▶ **WORK INSTRUCTION**
Copy exactly, please, the lines of the data from its start through the line containing "(1 Beoordeling)".

▶ **RECORDS FOR PROCESSING**
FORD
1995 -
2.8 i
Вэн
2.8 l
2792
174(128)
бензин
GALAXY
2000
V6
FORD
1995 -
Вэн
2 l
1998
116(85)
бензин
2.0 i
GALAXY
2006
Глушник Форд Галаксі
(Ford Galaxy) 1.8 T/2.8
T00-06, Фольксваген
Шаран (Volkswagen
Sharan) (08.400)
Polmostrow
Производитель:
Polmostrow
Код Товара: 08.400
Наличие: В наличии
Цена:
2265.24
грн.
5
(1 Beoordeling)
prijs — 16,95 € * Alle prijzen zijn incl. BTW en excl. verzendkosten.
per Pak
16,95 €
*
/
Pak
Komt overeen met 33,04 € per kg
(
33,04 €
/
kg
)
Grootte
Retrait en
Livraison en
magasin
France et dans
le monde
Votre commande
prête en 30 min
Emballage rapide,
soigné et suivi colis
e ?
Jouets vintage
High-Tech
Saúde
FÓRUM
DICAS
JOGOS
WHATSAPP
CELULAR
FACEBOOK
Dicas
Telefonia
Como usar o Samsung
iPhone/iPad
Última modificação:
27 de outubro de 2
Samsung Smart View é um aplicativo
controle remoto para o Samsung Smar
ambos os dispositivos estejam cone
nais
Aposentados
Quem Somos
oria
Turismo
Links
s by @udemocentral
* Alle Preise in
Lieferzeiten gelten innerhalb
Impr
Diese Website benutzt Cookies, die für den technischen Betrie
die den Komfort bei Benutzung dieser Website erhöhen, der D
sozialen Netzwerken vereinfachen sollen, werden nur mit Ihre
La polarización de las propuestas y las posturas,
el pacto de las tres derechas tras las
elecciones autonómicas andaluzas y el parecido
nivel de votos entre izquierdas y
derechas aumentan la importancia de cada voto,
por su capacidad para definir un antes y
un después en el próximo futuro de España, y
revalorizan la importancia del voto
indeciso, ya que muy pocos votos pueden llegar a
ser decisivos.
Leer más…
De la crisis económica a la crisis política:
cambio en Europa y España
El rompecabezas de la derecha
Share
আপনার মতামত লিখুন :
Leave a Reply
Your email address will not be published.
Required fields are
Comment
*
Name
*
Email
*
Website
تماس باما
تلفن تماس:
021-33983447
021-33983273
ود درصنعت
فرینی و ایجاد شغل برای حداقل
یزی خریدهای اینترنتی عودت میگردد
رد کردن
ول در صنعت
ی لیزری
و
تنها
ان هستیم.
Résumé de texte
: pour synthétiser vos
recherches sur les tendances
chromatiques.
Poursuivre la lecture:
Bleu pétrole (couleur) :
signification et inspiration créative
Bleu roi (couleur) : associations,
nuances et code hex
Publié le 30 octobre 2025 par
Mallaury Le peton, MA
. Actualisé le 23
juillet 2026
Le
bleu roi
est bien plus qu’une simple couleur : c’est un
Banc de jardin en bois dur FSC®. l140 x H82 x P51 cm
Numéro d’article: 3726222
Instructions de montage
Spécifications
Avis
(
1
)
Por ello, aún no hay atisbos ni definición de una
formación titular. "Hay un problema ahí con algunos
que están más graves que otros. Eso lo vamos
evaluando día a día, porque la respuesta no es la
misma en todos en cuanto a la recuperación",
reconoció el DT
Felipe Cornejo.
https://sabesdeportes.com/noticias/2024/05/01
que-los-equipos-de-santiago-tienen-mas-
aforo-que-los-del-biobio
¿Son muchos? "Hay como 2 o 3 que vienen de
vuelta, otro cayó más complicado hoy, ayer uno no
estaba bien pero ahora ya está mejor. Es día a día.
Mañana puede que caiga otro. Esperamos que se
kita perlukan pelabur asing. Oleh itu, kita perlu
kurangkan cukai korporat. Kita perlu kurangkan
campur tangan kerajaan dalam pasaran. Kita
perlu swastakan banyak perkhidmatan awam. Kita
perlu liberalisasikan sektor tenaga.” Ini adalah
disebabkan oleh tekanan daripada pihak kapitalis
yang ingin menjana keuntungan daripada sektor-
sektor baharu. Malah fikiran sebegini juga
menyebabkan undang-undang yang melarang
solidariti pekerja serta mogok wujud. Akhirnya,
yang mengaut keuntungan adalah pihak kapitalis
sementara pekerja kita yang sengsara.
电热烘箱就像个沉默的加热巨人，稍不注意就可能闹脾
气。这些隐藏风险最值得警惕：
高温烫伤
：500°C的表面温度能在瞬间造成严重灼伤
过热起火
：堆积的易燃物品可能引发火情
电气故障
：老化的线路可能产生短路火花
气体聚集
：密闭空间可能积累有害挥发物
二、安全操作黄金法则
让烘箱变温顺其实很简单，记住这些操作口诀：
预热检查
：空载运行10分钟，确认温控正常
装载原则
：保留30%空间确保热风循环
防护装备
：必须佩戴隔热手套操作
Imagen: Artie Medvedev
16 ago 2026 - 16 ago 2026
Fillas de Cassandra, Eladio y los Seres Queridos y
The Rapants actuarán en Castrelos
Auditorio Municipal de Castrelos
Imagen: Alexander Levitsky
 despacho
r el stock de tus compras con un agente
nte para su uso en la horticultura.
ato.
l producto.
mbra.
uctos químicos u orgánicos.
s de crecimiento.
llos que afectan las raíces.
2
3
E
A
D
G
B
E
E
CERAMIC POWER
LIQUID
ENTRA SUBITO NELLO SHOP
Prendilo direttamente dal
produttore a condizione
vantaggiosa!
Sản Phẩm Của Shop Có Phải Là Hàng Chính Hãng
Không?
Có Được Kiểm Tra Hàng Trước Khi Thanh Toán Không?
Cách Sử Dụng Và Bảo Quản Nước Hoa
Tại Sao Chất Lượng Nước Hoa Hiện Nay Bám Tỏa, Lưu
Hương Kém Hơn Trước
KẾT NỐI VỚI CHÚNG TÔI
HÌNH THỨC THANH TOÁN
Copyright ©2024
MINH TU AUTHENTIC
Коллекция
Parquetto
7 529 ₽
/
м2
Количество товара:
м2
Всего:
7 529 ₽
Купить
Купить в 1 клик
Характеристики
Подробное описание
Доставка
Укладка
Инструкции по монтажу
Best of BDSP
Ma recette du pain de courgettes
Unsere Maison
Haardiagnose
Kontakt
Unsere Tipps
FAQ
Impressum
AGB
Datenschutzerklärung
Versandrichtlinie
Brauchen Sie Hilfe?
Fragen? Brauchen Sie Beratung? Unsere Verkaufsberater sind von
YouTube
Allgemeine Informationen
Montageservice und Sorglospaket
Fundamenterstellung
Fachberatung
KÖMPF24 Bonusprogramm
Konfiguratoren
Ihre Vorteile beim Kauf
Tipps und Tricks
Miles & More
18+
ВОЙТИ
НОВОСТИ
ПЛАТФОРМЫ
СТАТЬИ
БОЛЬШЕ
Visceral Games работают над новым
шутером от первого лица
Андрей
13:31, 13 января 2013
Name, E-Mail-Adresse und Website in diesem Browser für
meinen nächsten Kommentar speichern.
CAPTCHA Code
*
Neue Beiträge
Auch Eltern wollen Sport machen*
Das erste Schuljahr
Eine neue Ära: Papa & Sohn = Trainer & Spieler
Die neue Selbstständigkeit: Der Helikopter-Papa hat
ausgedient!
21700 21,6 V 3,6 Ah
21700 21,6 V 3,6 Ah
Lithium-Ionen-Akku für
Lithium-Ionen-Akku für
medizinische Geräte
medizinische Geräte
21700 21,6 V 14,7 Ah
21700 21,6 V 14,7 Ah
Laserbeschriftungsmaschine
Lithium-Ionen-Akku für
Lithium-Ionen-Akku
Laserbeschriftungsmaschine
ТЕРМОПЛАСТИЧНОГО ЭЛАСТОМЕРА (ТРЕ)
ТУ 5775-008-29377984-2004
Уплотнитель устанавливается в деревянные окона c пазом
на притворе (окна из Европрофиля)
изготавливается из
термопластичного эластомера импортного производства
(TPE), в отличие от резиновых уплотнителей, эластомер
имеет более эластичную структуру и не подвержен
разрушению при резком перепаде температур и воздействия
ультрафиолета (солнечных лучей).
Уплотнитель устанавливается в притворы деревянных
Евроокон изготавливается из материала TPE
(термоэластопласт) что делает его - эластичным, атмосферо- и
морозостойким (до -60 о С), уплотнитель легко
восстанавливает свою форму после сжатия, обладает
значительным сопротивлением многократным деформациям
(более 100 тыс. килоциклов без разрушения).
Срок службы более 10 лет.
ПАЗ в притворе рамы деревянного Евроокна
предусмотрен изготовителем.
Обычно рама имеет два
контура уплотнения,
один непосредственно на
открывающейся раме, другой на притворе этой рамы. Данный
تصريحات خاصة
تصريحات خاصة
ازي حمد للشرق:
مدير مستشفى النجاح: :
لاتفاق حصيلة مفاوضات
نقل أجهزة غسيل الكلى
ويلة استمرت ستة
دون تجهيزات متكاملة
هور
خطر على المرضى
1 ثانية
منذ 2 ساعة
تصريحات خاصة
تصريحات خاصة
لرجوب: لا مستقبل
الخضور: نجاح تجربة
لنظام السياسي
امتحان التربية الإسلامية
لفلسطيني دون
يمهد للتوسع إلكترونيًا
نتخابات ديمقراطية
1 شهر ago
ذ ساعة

▶ **EXERCISE ANSWER**
FORD
1995 -
2.8 i
Вэн
2.8 l
2792
174(128)
бензин
GALAXY
2000
V6
FORD
1995 -
Вэн
2 l
1998
116(85)
бензин
2.0 i
GALAXY
2006
Глушник Форд Галаксі
(Ford Galaxy) 1.8 T/2.8
T00-06, Фольксваген
Шаран (Volkswagen
Sharan) (08.400)
Polmostrow
Производитель:
Polmostrow
Код Товара: 08.400
Наличие: В наличии
Цена:
2265.24
грн.
5
(1 Beoordeling)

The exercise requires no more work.